The rapid growth of generative artificial intelligence has created a looming cybersecurity risk for the banking sector, the Federal Reserve’s vice chair for supervision, Michael Barr, warned Thursday.
As use cases for generative AI continue to evolve, “an arms race between those who are using generative AI to attack and those who are trying to use generative AI to block the attack” will ensue in the financial sector, Barr said during a live-streamed cyber risk conference held by the Federal Reserve Bank of Cleveland.
“Technology is always evolving, and so we have to keep up with the next threat. Generative AI could be a really important new concept for the economy, for finance, for really many aspects of economic life.
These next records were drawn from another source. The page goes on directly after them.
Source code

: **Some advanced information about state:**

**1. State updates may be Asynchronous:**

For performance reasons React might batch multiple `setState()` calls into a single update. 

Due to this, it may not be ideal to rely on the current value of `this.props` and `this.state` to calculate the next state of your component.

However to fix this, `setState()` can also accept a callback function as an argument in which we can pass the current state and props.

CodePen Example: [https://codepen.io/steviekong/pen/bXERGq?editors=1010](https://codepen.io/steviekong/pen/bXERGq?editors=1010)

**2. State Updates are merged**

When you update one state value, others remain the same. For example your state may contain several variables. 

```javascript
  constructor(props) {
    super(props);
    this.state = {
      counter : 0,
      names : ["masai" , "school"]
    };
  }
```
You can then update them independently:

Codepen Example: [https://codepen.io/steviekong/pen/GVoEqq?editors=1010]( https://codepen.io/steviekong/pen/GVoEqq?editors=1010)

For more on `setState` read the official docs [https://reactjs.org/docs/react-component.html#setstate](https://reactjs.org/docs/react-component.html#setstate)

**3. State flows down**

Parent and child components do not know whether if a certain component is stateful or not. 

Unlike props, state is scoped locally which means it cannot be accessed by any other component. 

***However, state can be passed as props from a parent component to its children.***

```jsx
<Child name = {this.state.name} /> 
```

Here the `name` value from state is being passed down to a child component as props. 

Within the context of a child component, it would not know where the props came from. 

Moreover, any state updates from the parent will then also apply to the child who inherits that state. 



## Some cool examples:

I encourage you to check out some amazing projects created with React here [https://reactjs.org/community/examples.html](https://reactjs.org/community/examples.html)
And as with any new technology, it will have risks,” he said.
Barr said it is critical for financial institutions to make investments in generative AI to safeguard against cyberattacks.
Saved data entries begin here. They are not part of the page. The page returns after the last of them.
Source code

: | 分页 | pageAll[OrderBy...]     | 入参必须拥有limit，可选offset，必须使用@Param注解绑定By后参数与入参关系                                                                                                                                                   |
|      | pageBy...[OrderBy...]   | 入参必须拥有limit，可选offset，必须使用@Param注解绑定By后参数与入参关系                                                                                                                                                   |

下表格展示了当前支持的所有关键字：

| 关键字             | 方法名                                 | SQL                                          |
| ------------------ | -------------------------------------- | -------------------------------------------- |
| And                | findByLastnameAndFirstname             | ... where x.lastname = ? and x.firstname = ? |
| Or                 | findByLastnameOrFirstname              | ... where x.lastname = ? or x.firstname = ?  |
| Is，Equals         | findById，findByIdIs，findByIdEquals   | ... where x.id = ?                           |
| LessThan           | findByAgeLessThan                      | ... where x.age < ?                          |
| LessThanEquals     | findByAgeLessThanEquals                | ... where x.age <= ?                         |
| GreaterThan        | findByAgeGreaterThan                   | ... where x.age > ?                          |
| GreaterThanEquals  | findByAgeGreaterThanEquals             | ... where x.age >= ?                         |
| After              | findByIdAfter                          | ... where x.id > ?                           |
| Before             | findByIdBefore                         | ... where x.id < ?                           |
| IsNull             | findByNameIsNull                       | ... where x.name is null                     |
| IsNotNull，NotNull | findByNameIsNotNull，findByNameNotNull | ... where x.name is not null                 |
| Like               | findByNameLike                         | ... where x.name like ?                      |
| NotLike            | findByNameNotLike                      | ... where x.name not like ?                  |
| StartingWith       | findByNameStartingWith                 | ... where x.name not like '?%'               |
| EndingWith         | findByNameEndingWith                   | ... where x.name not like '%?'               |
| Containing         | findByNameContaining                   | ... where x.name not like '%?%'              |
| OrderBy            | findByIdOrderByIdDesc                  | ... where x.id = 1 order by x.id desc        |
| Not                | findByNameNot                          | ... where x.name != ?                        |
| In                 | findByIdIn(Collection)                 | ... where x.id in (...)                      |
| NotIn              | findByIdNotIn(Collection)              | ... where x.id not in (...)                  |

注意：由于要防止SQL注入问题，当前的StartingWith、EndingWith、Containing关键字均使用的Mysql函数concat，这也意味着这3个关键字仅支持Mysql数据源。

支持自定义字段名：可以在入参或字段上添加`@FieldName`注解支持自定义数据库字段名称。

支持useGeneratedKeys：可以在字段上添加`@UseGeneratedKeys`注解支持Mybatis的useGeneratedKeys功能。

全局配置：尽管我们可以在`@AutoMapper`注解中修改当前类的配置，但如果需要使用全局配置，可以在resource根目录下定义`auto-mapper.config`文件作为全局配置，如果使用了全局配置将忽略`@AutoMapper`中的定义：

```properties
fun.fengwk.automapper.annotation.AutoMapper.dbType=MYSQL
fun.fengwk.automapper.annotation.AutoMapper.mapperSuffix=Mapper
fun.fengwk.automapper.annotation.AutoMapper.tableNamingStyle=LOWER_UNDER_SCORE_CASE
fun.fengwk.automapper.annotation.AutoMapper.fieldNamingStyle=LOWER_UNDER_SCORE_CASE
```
“There’s a real risk that we have a cyber arms race using generative AI with defenders and attackers in a constant struggle,” Barr said. “So we do need to make sure that we are, and banks are, investing in the kind of technology that is useful, not only today, but in the near future.”
Barr also highlighted third-party relationships, emphasizing that banks of all sizes have a responsibility to ensure their vendors are properly managing cyber risk.
“The banks need to treat the third-party risk management as if it were their own risk inside the institution, because legally it is, and from a supervisory perspective, it’s required. It’s just essential in terms of the safety and soundness of the financial system,” he said.
While it is mostly smaller institutions that rely heavily on third-party service providers, Barr noted that large institutions moving to cloud-based solutions also need to be vigilant.
“It’s absolutely essential that as they do that, banks are ensuring that their relationships with third parties, not only are not hurting them, but are actively helping them to manage their cyber risk,” he said. “We really need to have resiliency in critical service providers, and the banks have an absolutely central role in making sure that that’s the case.”
Due to the tightly interconnected nature of the U.S. financial system, a data breach at one firm can have devastating ripple effects across the financial services sector, even if that firm is a smaller bank, Barr said.
“If there’s a problem at a small bank, it can then infect the rest of the financial system,” Barr said. “We’re not any more safe if it’s a small bank than a big bank, because that problem can then grow into the rest of the system. We have to worry about even the weakest link in the system.”
A cyberattack at a financial institution could disrupt a firm’s payment system and liquidity provision channels, Barr said.
“If a bank has to cut itself off in order to protect the rest of the system from a cyberattack, that cutting off has ripple effects that could cause bank failures,” he said.
Barr emphasized the importance of having firms engage in internal and external testing, adding banks need to find creative ways to ensure they have the ability to recover and resume operations with the least amount of client disruption.
Barr’s comments come as Consumer Financial Protection Bureau Director Rohit Chopra has also warned of the risks of generative AI, albeit from a consumer perspective.
Chopra, in April, said the bureau is closely monitoring how generative AI and ChatGPT-like technologies, when used by banks, could undermine or create risks in customer care.
“We’re doing some work right now on how [generative AI] might undermine or create risks in customized customer care, to the extent that biases are introduced, or frankly, even the wrong information,” he said.
Meanwhile, an interagency initiative launched by the Justice Department, Federal Trade Commission and Equal Employment Opportunity Commission in April aims to crack down on “unchecked AI” in lending, housing and employment.